I rarely read the Financial Times, but one of the peculiar things about living in Winter Park is that one finds papers like the FT abandoned on tables in my favorite coffee shop -- Palmano's. This says something I am not prepared to explore here about the particular mixture of acquisitive luxury that seems to be a feature of life in Winter Park.
Still I had left the Times at home, so I read the FT while enjoying my delicious cappuccino. This quote from an interview with Francois-Henri Pinault (owner of YSL, Gucci, et al.) caught my eye. "We are entering what I think is an age of irrationality." OK, I thought, this is going to be about fundamentalists, creationism, Al Qaeda, a retreat from science and the Enlightenment, or perhaps a comment upon a Presidential Debate in which someone can ask whether or not the candidates "believe" in evolution and be taken seriously! I expected Pinault to be against irrationality.

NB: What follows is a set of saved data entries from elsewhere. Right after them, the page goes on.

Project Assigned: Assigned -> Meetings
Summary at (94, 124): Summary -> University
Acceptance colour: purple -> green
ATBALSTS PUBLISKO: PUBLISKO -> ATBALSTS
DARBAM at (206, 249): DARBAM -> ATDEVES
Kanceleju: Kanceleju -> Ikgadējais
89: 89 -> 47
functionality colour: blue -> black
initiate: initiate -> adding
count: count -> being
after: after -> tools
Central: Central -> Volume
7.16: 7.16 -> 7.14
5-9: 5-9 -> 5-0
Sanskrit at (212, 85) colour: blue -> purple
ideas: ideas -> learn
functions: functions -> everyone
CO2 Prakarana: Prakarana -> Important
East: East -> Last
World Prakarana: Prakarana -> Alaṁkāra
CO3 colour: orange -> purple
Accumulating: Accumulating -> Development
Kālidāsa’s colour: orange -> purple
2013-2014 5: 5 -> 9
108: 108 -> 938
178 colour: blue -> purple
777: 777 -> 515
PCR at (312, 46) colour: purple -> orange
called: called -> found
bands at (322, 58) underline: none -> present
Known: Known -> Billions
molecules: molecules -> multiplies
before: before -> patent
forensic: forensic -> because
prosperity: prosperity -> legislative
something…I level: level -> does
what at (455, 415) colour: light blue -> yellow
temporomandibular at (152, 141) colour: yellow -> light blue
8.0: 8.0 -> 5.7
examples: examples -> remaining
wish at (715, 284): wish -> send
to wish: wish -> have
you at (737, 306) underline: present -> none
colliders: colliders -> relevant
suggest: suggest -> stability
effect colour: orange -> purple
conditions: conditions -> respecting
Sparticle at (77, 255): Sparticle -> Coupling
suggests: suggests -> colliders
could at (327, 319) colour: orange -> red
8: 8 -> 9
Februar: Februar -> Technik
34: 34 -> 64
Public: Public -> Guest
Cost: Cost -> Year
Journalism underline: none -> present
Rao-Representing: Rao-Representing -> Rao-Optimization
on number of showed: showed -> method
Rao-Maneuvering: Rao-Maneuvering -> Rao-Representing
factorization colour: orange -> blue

But I was wrong. Pinault continued, "and a return to luxury. We are at the beginning of a social trend, change in values that could go on for years -- the age of rationalisation, after all, lasted for more than a century. The question we all have to resolve is how big can these brands grow?"
So the previous century was the age of rationalization and is now over. We can now all return to the Gilded Age, or perhaps the Ancien Regime. How awful.
As someone who works in higher education, and libraries in particular, I am a big fan of reason.